■ **PROBLEM**: Your answer should be a single number, the count of lines in the material with the string "Аралық".

■ **RECORDS FOR THE TASK**:
══════

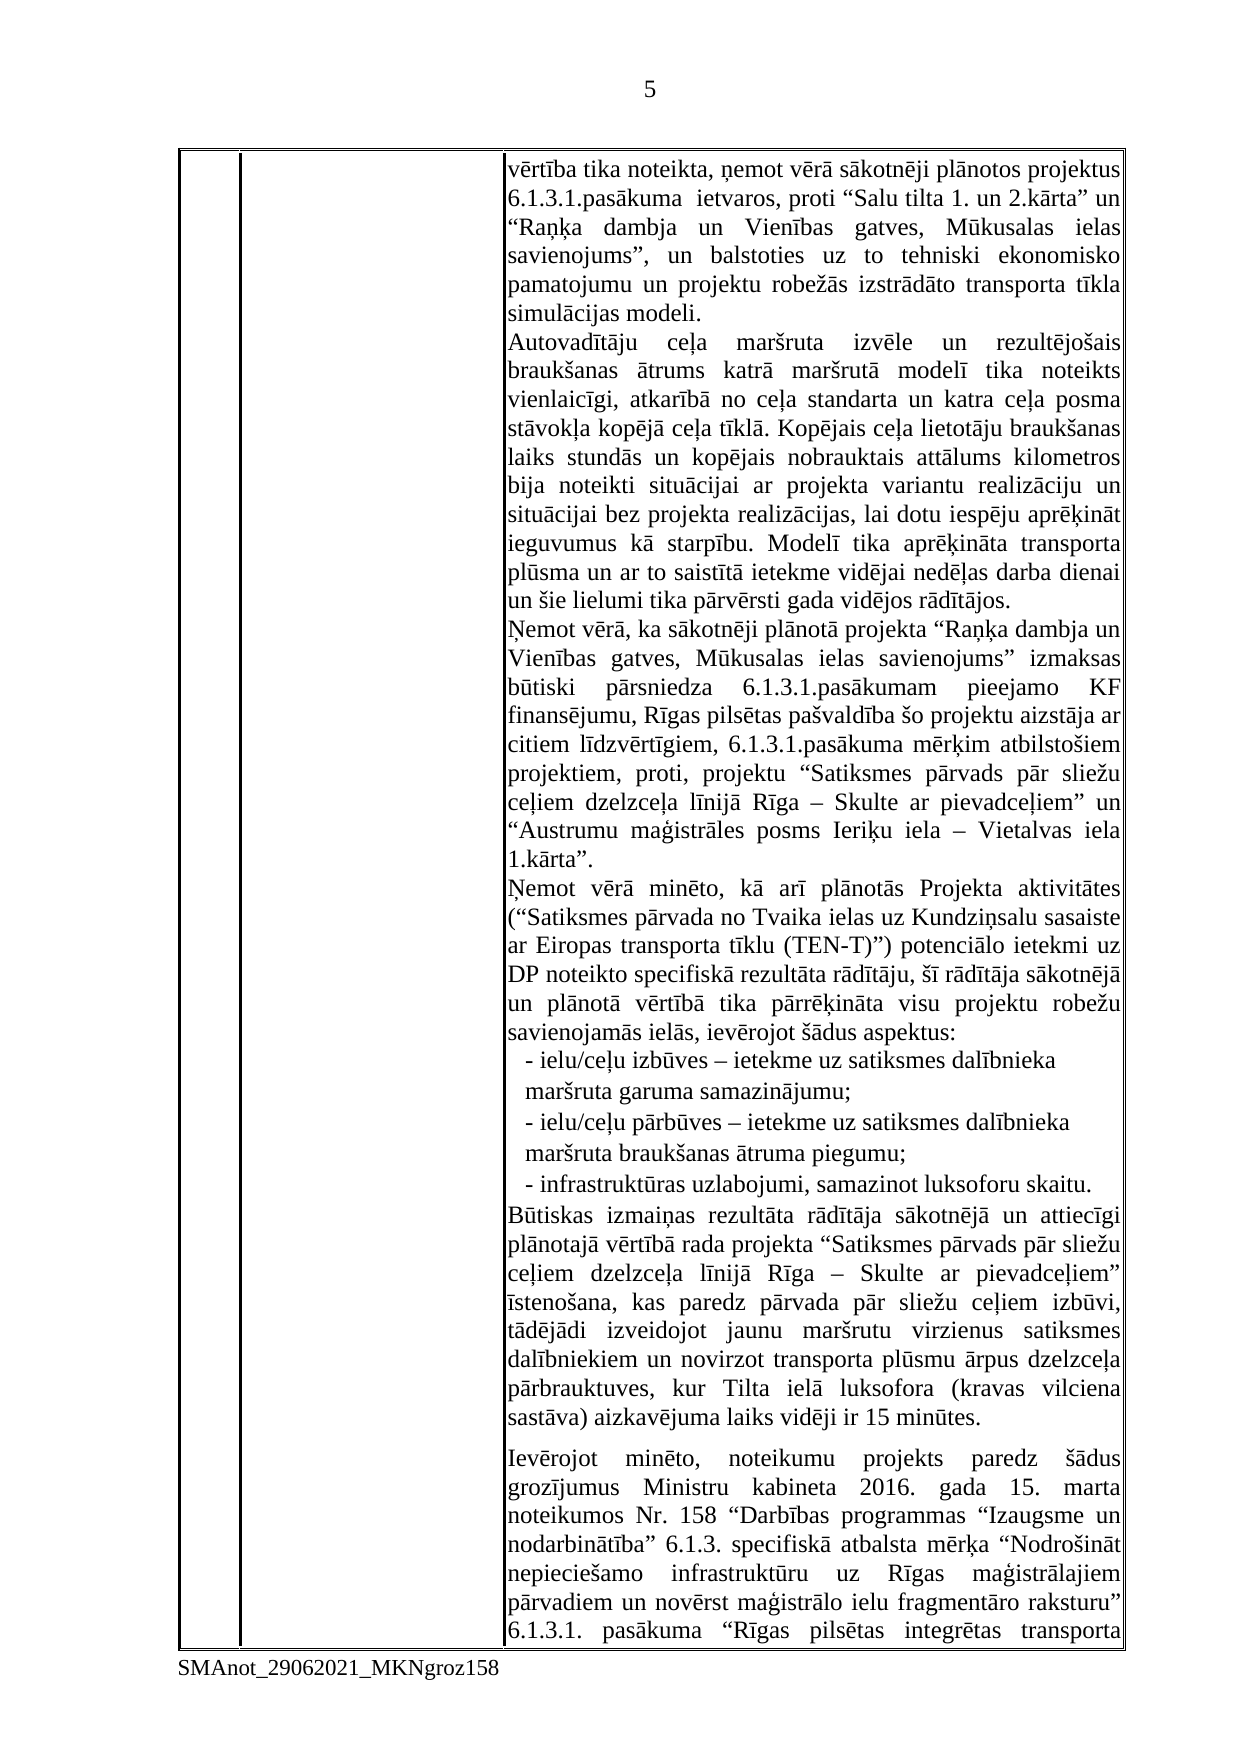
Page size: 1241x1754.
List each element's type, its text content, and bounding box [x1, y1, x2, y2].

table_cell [240, 149, 504, 1647]
table_cell 2. [180, 149, 240, 1647]
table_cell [504, 151, 1123, 1647]
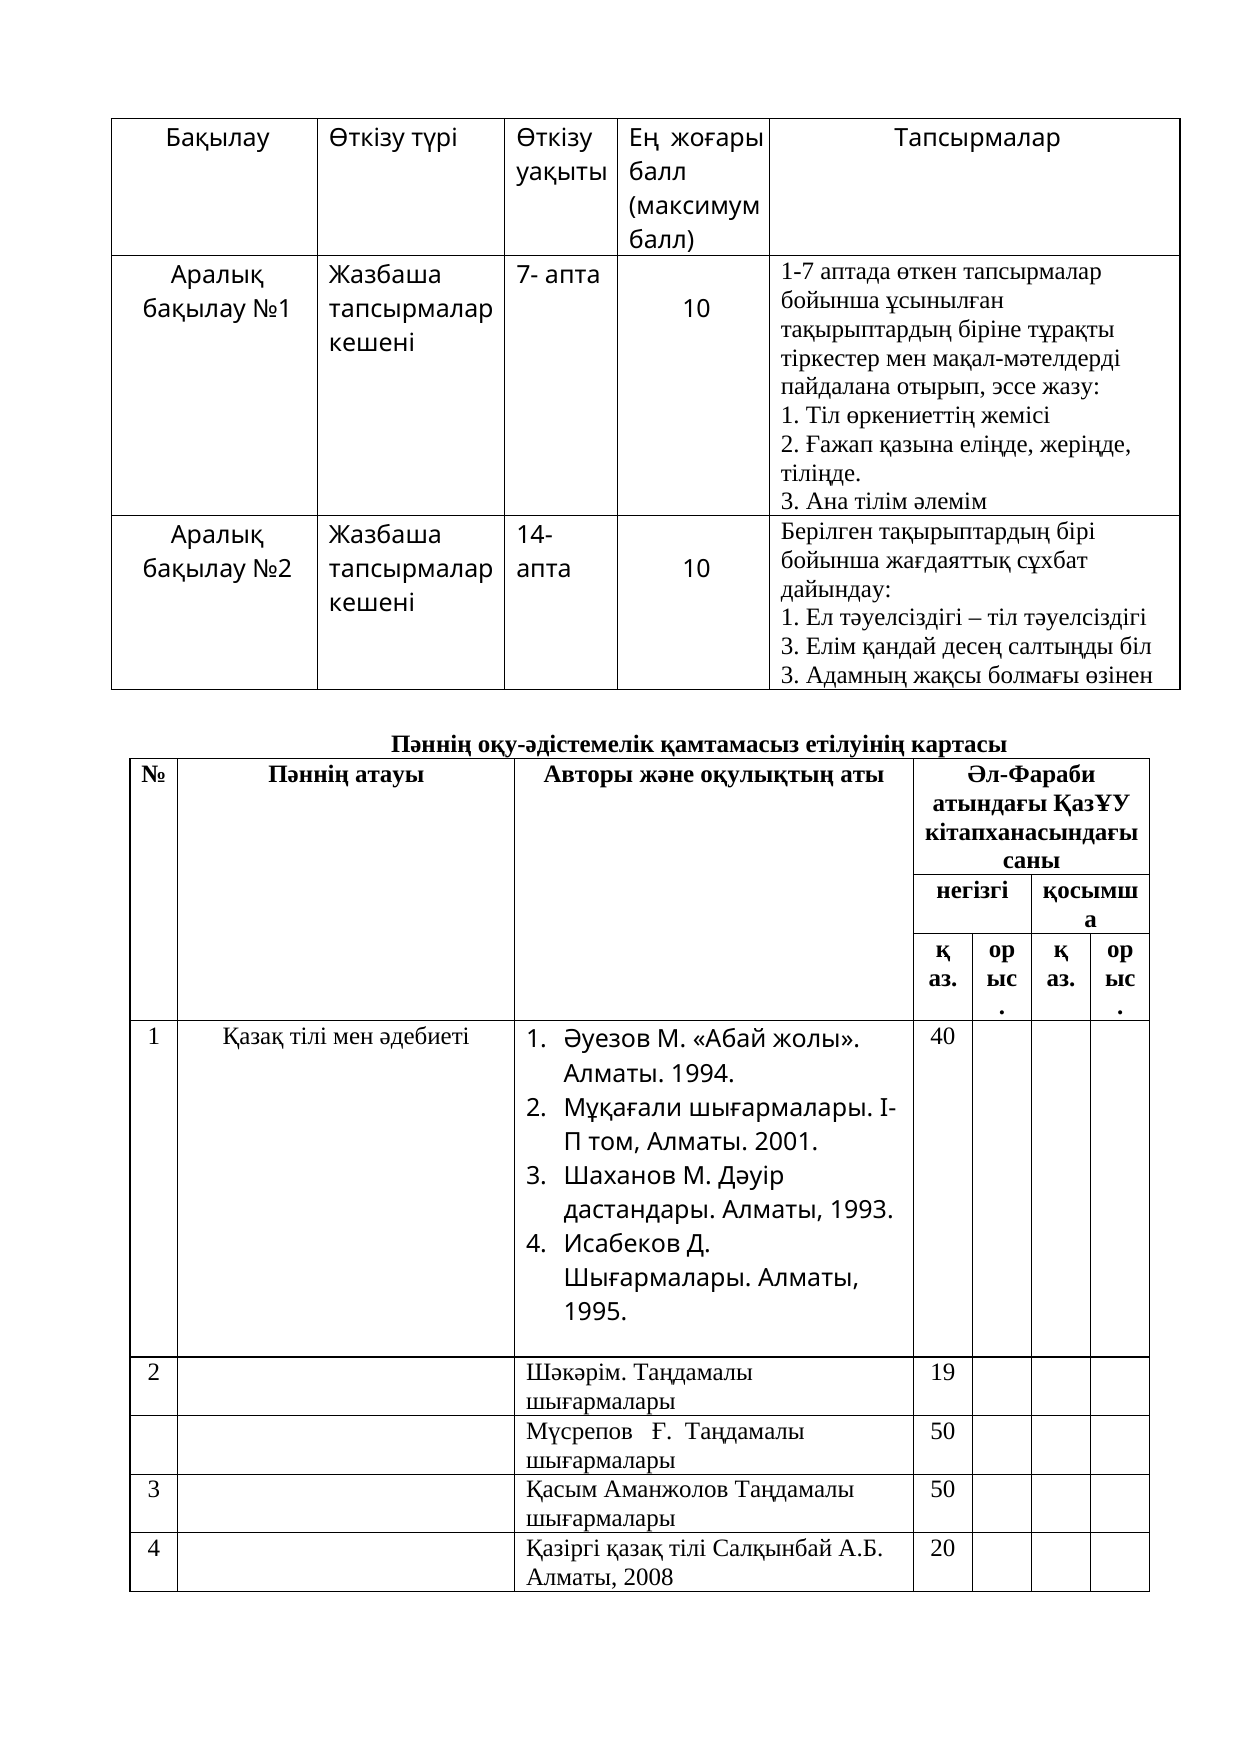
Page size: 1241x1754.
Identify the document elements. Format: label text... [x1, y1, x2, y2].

table_cell 50 [914, 1416, 972, 1473]
table_cell [178, 1475, 514, 1532]
table_cell 7- апта [505, 256, 617, 515]
text Пәннің оқу-әдістемелік қамтамасыз етілуінің картасы [130, 729, 1152, 758]
table_cell 2 [131, 1358, 177, 1415]
table_cell [973, 1475, 1031, 1532]
table_cell [131, 1416, 177, 1473]
table_cell [1091, 1475, 1149, 1532]
table_cell [178, 1416, 514, 1473]
table_cell [973, 1021, 1031, 1356]
table_cell 20 [914, 1533, 972, 1591]
table_cell Аралық бақылау №2 [112, 516, 317, 689]
table_cell 1-7 аптада өткен тапсырмалар бойынша ұсынылған тақырыптардың біріне тұрақты тіркестер мен мақал-мәтелдерді пайдалана отырып, эссе жазу: 1. Тіл өркениеттің жемісі 2. Ғажап қазына еліңде, жеріңде, тіліңде. 3. Ана тілім әлемім [770, 256, 1179, 515]
table_cell [973, 1416, 1031, 1473]
table_cell Жазбаша тапсырмалар кешені [318, 516, 504, 689]
table_cell Шәкәрім. Таңдамалы шығармалары [515, 1358, 913, 1415]
table_header Пәннің атауы [178, 759, 514, 1020]
table_cell [973, 1358, 1031, 1415]
table_cell Берілген тақырыптардың бірі бойынша жағдаяттық сұхбат дайындау: 1. Ел тәуелсіздігі – тіл тәуелсіздігі 3. Елім қандай десең салтыңды біл 3. Адамның жақсы болмағы өзінен [770, 516, 1179, 689]
table_cell Қазіргі қазақ тілі Салқынбай А.Б. Алматы, 2008 [515, 1533, 913, 1591]
table_cell [1091, 1021, 1149, 1356]
table_cell Қасым Аманжолов Таңдамалы шығармалары [515, 1475, 913, 1532]
table_header Өткізу түрі [318, 119, 504, 255]
table_cell [1032, 1533, 1090, 1591]
table_cell [1032, 1021, 1090, 1356]
table_cell [1091, 1416, 1149, 1473]
table_cell [178, 1533, 514, 1591]
table_cell 3 [131, 1475, 177, 1532]
table_cell [973, 1533, 1031, 1591]
table_cell 40 [914, 1021, 972, 1356]
table_cell 1 [131, 1021, 177, 1356]
table_header Авторы және оқулықтың аты [515, 759, 913, 1020]
table_cell қаз. [1032, 934, 1090, 1020]
table_cell 19 [914, 1358, 972, 1415]
table_cell Аралық бақылау №1 [112, 256, 317, 515]
table_cell [1032, 1358, 1090, 1415]
table_cell қосымша [1032, 875, 1149, 933]
table_cell Қазақ тілі мен әдебиеті [178, 1021, 514, 1356]
table_cell Жазбаша тапсырмалар кешені [318, 256, 504, 515]
table_header Бақылау [112, 119, 317, 255]
table_cell 50 [914, 1475, 972, 1532]
table_cell негізгі [914, 875, 1031, 933]
table_cell [1032, 1475, 1090, 1532]
table_cell 10 [618, 516, 769, 689]
table_header Әл-Фараби атындағы ҚазҰУ кітапханасындағы саны [914, 759, 1149, 874]
table_cell Әуезов М. «Абай жолы». Алматы. 1994. Мұқағали шығармалары. І-П том, Алматы. 2001. Шаханов М. Дәуір дастандары. Алматы, 1993. Исабеков Д. Шығармалары. Алматы, 1995. [515, 1021, 913, 1356]
table_cell 14- апта [505, 516, 617, 689]
table_header Ең жоғары балл (максимум балл) [618, 119, 769, 255]
table_cell орыс. [1091, 934, 1149, 1020]
table_header Тапсырмалар [770, 119, 1179, 255]
table_cell орыс. [973, 934, 1031, 1020]
table_header № [131, 759, 177, 1020]
table_cell 10 [618, 256, 769, 515]
table_cell [1091, 1358, 1149, 1415]
table_cell Мүсрепов Ғ. Таңдамалы шығармалары [515, 1416, 913, 1473]
table_cell [1091, 1533, 1149, 1591]
table_cell 4 [131, 1533, 177, 1591]
table_cell қаз. [914, 934, 972, 1020]
table_cell [1032, 1416, 1090, 1473]
table_cell [178, 1358, 514, 1415]
table_header Өткізу уақыты [505, 119, 617, 255]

══════

■ **RESULT FOR THIS TASK**: 2